The interviews respond in part to the increasingly public frustration expressed by Kimmich. Bild quoted the young star as stating, “I'm not happy about [my situation]; it is not satisfactory and also not my ambition.” That may have been misleadingly culled from broader, more moderate statements about his playing time, but the point remains: Kimmich wants to start.
Now Rummenigge has clarified what the club plans for Kimmich. In an interview with Sky Sport News, Rummenigge declared that,
We are planning great things for him in the future. He will be - this is perfectly clear - the successor to Philipp Lahm for us.
Kimmich’s time warming the bench thus will end with the changing of the guard:
Starting next season, he has guaranteed minutes. That, at any rate, is what Carlo Ancelotti has planned.

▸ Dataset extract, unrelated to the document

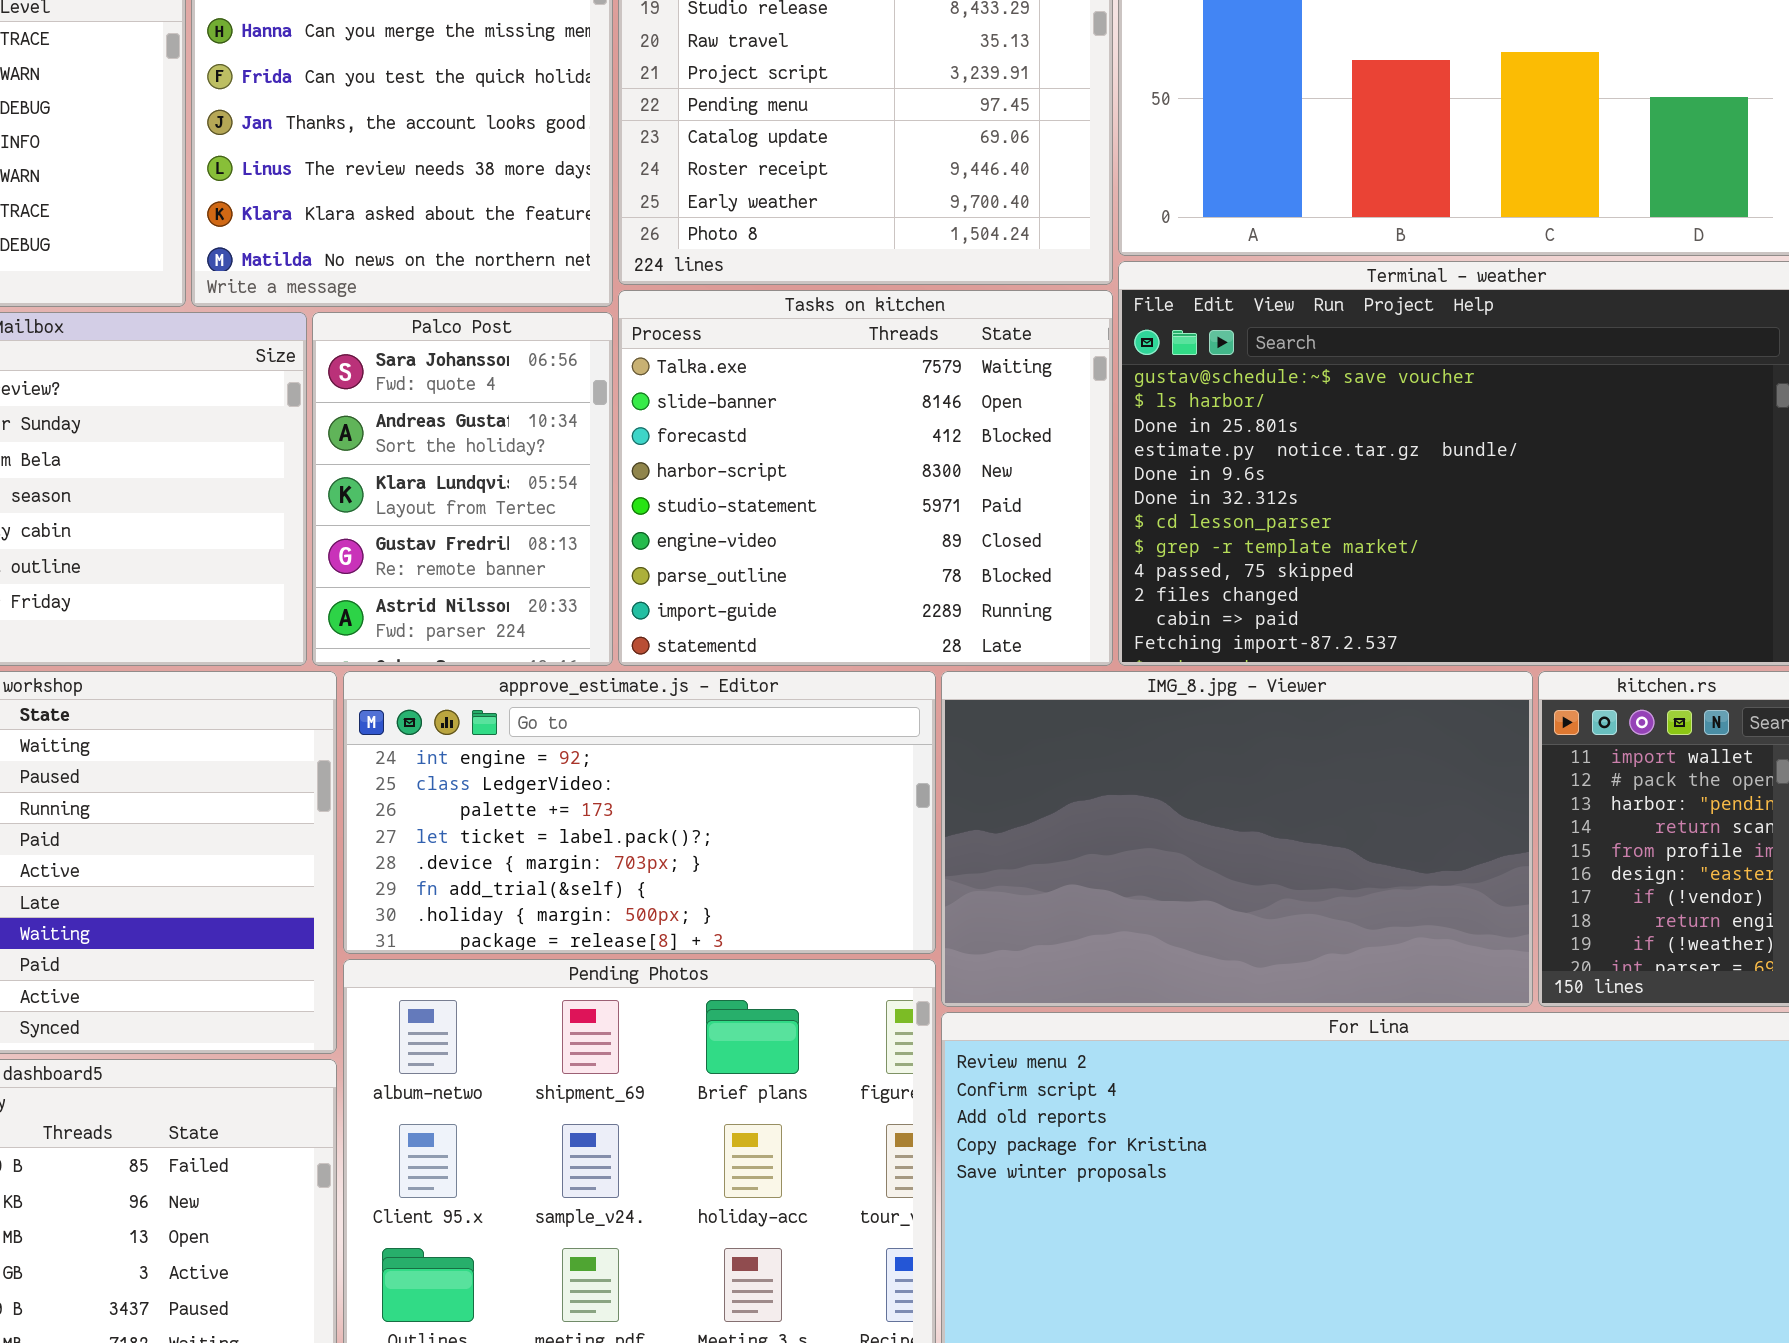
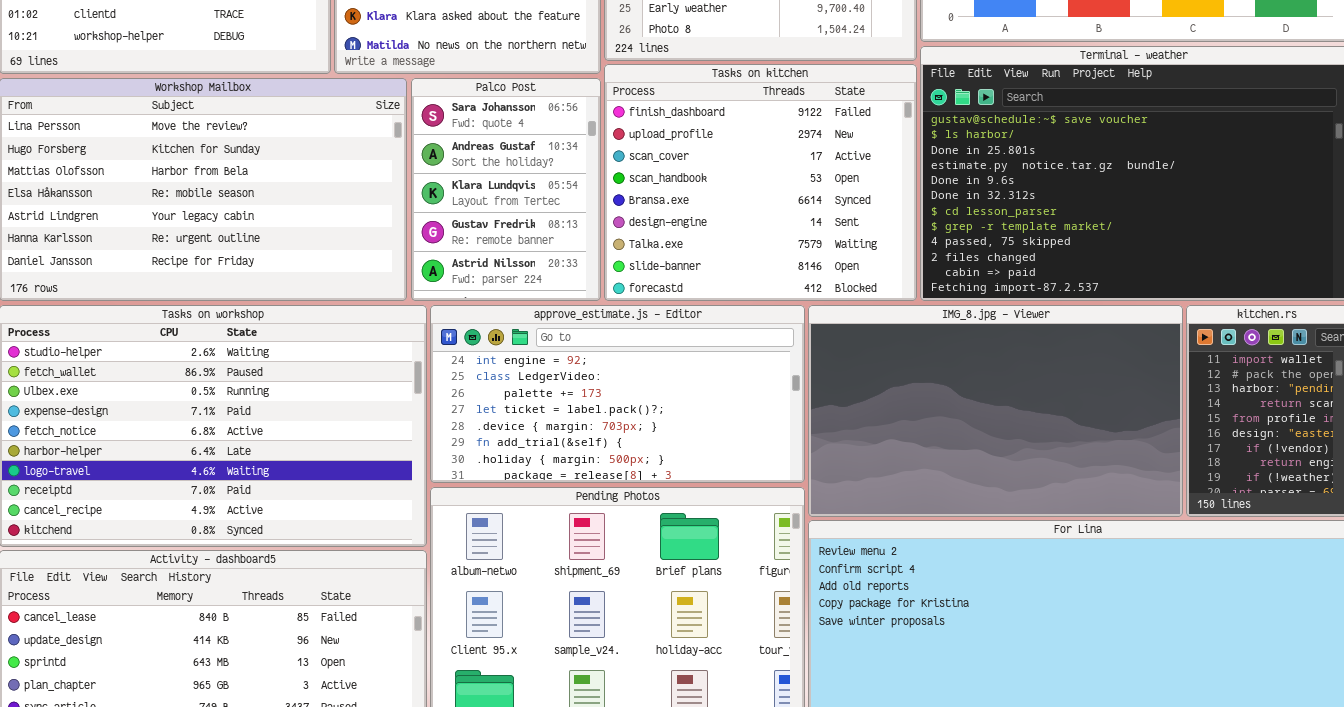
Tasks on kitchen: [618,290,1113,666] -> [604,64,917,301], scrolled up 6 rows

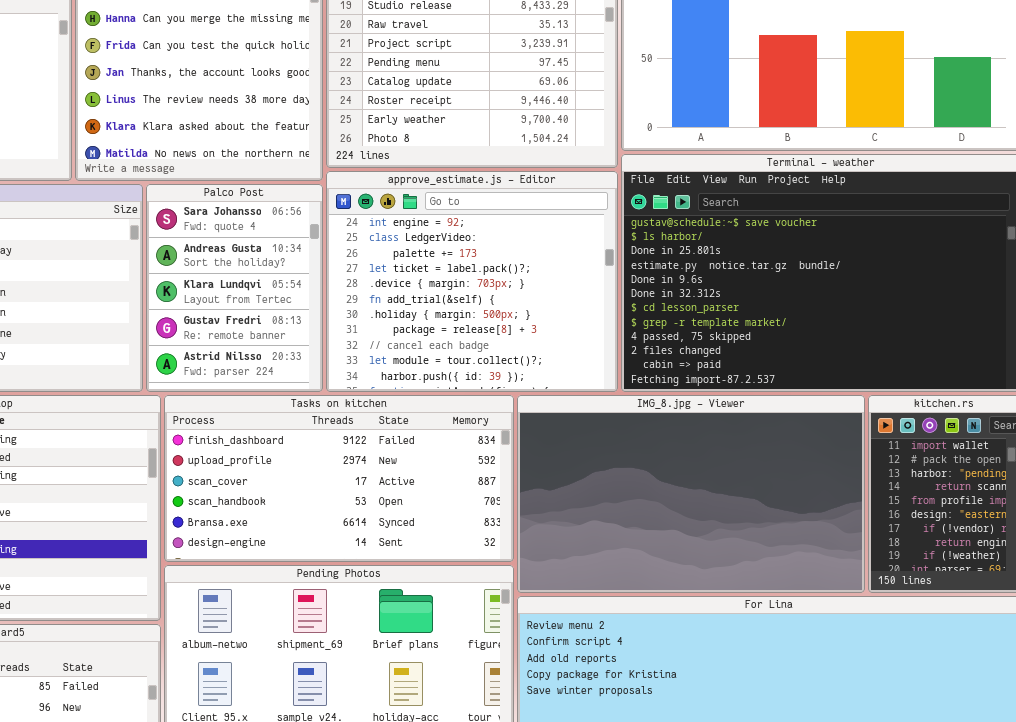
Tasks on kitchen: [604,64,917,301] -> [164,395,514,562], moved, resized
approve_estimate.js - Editor: [430,305,805,483] -> [326,171,618,392], moved, resized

Shortly after discussing the future of Kimmich, Rummenigge also told SportBILD’s Tobias Altschäffl what the club plans for young Portuguese midfielder Renato Sanches. According to Rummenigge, the club views Sanches as the successor to none other than Xabi Alonso, who, like Lahm, will retire at the end season:
Our wish would be that Renato Sanches eventually fills [Alonso's] shoes; that is why we signed him last summer. He has the quality to do so, but we will have to show the necessary patience.
This statement raises more questions than it answers. While Sanches has not received many minutes of play, his performances, whether at Bayern or the Portuguese national team, have little in common with the role filled by Alonso. What more, with Sebastian Rudy set to arrive from Hoffenheim next season, Bayern already have a younger, faster replacement for Alonso who has been a key player in his club’s outstanding Bundesliga season precisely as its defensive midfielder.
If Rudy’s role and experience seem to make him a natural replacement for Alonso, exactly how long-term is the club’s planning with Sanches, and how far will that “necessary patience” stretch before running out?